What to work on
Using the data that follows, return exactly the lines from the one that contains "- Tue Dec 15" through the one that contains "[Wikipedia](https://en.wikipedia.org/) is the", ends included.

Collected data
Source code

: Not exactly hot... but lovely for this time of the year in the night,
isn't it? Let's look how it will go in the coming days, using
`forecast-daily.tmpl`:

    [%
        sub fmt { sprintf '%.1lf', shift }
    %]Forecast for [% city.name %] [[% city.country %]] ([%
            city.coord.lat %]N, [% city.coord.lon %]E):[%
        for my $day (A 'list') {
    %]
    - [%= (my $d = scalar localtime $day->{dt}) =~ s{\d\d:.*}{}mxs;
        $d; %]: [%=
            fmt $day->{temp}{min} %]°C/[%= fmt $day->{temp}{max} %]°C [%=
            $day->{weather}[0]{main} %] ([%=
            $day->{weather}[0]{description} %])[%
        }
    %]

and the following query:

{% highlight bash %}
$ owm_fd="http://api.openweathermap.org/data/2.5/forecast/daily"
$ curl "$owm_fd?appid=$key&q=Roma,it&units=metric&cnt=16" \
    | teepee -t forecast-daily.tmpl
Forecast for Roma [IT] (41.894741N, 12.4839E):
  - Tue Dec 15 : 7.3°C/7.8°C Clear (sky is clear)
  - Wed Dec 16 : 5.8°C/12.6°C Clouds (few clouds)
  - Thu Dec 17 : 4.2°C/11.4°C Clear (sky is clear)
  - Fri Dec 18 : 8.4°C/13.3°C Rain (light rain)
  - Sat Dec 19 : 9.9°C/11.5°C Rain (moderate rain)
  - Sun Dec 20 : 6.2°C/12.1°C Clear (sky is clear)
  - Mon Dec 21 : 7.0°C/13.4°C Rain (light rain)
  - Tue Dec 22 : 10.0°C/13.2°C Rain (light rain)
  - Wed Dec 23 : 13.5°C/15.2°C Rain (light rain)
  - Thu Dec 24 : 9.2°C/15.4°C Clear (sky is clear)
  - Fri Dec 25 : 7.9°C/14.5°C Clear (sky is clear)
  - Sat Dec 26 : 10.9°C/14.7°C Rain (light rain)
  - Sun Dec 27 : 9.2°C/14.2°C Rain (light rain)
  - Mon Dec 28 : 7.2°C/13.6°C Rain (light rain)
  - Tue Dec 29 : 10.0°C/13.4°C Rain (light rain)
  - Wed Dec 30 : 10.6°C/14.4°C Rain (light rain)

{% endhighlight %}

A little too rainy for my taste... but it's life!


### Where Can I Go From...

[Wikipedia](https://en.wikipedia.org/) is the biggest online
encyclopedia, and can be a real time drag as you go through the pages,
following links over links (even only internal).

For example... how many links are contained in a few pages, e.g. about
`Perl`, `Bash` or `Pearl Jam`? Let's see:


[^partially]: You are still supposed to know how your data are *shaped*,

Task answer
  - Tue Dec 15 : 7.3°C/7.8°C Clear (sky is clear)
  - Wed Dec 16 : 5.8°C/12.6°C Clouds (few clouds)
  - Thu Dec 17 : 4.2°C/11.4°C Clear (sky is clear)
  - Fri Dec 18 : 8.4°C/13.3°C Rain (light rain)
  - Sat Dec 19 : 9.9°C/11.5°C Rain (moderate rain)
  - Sun Dec 20 : 6.2°C/12.1°C Clear (sky is clear)
  - Mon Dec 21 : 7.0°C/13.4°C Rain (light rain)
  - Tue Dec 22 : 10.0°C/13.2°C Rain (light rain)
  - Wed Dec 23 : 13.5°C/15.2°C Rain (light rain)
  - Thu Dec 24 : 9.2°C/15.4°C Clear (sky is clear)
  - Fri Dec 25 : 7.9°C/14.5°C Clear (sky is clear)
  - Sat Dec 26 : 10.9°C/14.7°C Rain (light rain)
  - Sun Dec 27 : 9.2°C/14.2°C Rain (light rain)
  - Mon Dec 28 : 7.2°C/13.6°C Rain (light rain)
  - Tue Dec 29 : 10.0°C/13.4°C Rain (light rain)
  - Wed Dec 30 : 10.6°C/14.4°C Rain (light rain)

{% endhighlight %}

A little too rainy for my taste... but it's life!


### Where Can I Go From...

[Wikipedia](https://en.wikipedia.org/) is the biggest online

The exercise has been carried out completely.